To be honest this has pushed me further out of my comfort zone than I had anticipated. I am not explicitly teaching in the psychomotor domain but instead focusing on the affective domain. It is counter-intuitive for me. Shouldn’t I be focused on how they are moving not why? If I was looking for the short term I would say yes. I care more about the long game though. How can I set my students up to realize that movement is beneficial to them for now and the future? How can I create an atmosphere and culture that invites ALL the students in? That’s what I care more about. As the month comes to a clear I will move along into a more Game Sense/TGFU lesson with the help of Seth Martin’s yearly plan.
My 4th, 5th, and 6th graders have all been playing their own games or physical activities and reflecting on why they chose and enjoyed that activity. My 4th graders have moved from partners to small groups. They will finish with large group games next week. We will then compare and contrast those activities.

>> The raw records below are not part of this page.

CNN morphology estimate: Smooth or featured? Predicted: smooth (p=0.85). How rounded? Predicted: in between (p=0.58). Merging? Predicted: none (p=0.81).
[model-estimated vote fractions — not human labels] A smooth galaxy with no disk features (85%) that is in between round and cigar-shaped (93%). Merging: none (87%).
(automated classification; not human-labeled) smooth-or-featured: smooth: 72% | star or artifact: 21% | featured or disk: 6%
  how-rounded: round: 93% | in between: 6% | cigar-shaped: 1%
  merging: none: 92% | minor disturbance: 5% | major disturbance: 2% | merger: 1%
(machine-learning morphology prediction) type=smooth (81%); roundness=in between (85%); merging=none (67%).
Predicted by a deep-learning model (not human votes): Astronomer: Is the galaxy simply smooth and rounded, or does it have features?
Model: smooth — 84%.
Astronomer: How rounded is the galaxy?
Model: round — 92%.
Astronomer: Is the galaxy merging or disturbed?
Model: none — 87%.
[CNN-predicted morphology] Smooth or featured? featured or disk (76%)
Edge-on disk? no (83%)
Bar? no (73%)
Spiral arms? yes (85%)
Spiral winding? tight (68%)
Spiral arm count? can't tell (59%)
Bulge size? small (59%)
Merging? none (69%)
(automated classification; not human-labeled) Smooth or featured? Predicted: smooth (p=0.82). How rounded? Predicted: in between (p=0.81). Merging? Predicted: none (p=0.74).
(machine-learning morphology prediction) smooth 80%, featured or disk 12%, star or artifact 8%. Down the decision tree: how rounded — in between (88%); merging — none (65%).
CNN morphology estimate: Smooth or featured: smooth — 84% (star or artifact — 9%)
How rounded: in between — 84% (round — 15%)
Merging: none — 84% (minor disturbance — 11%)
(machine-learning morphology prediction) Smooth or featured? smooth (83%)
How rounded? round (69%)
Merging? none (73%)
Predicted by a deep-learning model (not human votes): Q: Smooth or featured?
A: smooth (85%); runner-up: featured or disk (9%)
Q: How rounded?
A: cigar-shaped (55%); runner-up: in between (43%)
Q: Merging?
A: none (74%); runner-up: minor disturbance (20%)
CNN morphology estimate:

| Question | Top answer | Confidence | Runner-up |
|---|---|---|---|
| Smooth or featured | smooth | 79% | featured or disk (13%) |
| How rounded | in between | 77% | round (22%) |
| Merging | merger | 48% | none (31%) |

I taught one lesson to my 6th grade that had only 6 minutes of mvpa time. This particular class needed to discuss racism, race, and discrimination. I spoke with Andy Milne and he gave me the idea to jigsaw four stories that Students of Color had told during a radio interview. Each group read one story, wrote their thoughts down on a whiteboard, and then presented their story and thoughts to the class. Each group also had a second whiteboard to write down any thoughts they had about another groups story. We were able to speak about the n-word, discrimination, prejudice, race, and how they will be in a much more diverse school next year.
The lack of movement in the class was a necessary trade for the knowledge and discussion that was engaged in. I am not advocating that this should be the norm or that any other Phys Ed classes I teach will have such low mvpa (moderate to vigorous physical activity). The point is that I teach the entirety of children. If there is an issue that needs to be addressed I will do what is necessary to address it in the best way I know how. If this means that I have to deviate from the norm than that is what I will do.

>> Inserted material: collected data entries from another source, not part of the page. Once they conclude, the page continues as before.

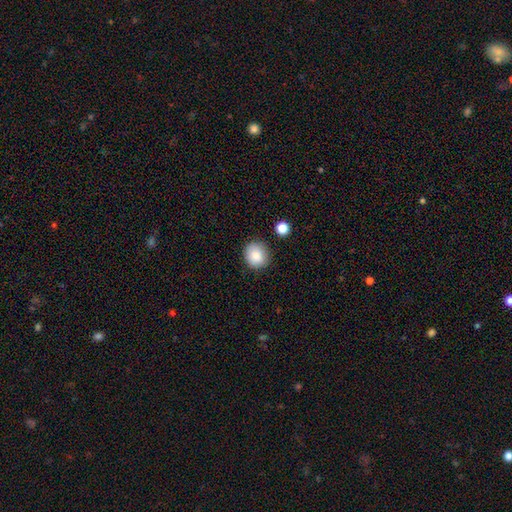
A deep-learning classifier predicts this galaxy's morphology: Overall: smooth (85%). How rounded: round (84%). Merging: none (86%).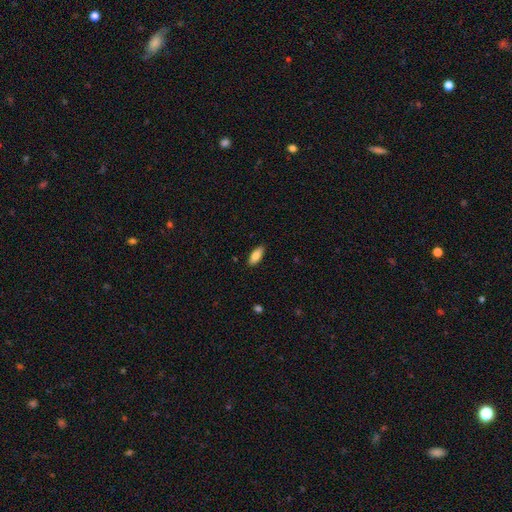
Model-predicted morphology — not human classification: Smooth or featured? Predicted: smooth (p=0.83). How rounded? Predicted: in between (p=0.84). Merging? Predicted: none (p=0.88).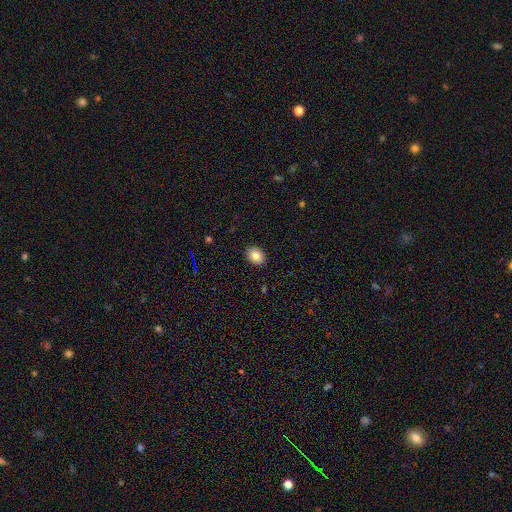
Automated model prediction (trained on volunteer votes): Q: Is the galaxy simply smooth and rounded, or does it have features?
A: smooth — 83%.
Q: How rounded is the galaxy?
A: in between — 59%.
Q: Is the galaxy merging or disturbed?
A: none — 91%.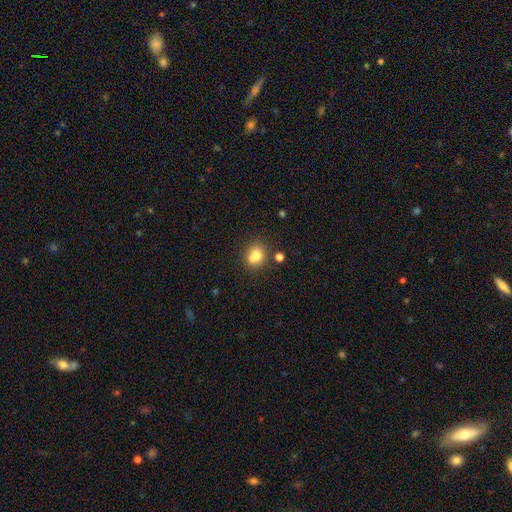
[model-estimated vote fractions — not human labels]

My pre-k to 3rd graders have been working on locomotor movements and spacing. I have used this game to teach spacing and defense from Brian Lewis. It is an awesome way to incorporate underhand toss, defense, and spacing. I also snuck pivoting in as well. The basic idea is for two students to pass the ball to each other using the underhand toss. You can not take any steps with the ball you can only pivot and turn. Once you reach the other side of the gym the goal is to knock down a bowling pin. As the game progresses you can add defenders and move the approach line back. The kids loved it.

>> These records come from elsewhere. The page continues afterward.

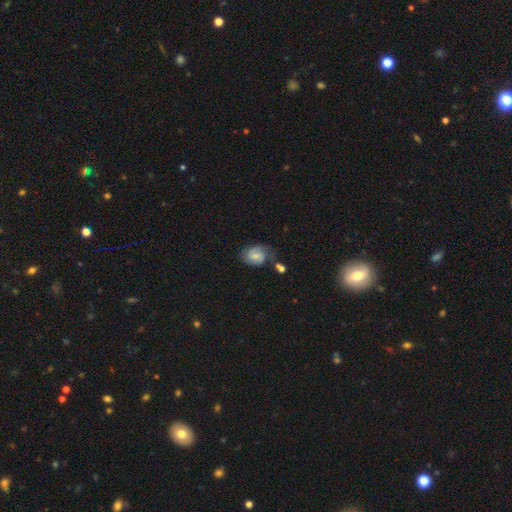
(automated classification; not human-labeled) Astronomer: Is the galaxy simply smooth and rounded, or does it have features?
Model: featured or disk — 63%.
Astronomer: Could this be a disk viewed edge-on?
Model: no — 97%.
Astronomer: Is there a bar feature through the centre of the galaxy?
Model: weak — 51% (runner-up: no, 37%).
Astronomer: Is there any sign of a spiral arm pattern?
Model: yes — 92%.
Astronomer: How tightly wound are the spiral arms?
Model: medium — 46% (runner-up: tight, 36%).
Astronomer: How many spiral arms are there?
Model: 2 — 76%.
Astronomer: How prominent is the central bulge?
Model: small — 45% (runner-up: moderate, 34%).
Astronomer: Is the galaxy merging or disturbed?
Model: none — 57%.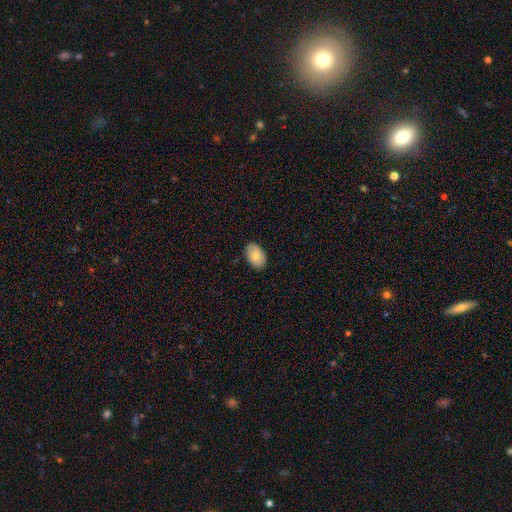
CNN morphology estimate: type=smooth (79%); roundness=in between (89%); merging=none (86%).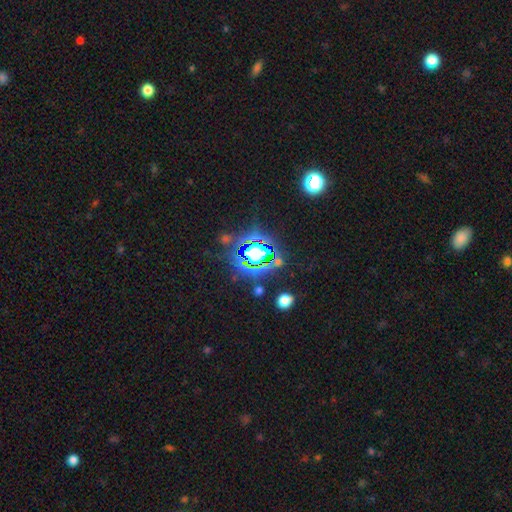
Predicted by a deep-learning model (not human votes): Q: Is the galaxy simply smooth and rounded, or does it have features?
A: star or artifact — 78%.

I also used this game created by Joey Feith and posted on his website. The beauty of this is that I brought up the video in the gym and we did each build together. The students loved the game, especially the booty box! As you can tell I am using the resources I come across to bring a better experience for my students. That is the importance of being connected. It is not look at what I am doing. It is look at how I am becoming a better teacher for my students by using the resources that I have come across.
Speaking of another really cool resource Mike Ginicola posted this really cool resource utilizing cartoon characters and locomotor movements. The students did different movements in order to get from one character to the next. I switched it up a bit and had the pdf projected and had them do the movement while saying the alphabet or counting to 10. This was a very easy and effective lesson because I didn’t have to create the resource. Again that is the beauty of being a connected educator. I want to work smarter not harder.
Hopefully, this will help someone else with either the resources I have linked or the idea that teaching to the affective may be more important than teaching explicitly to the psychomotor for Physical Education teachers. Crazy humanism approach to teaching. I know.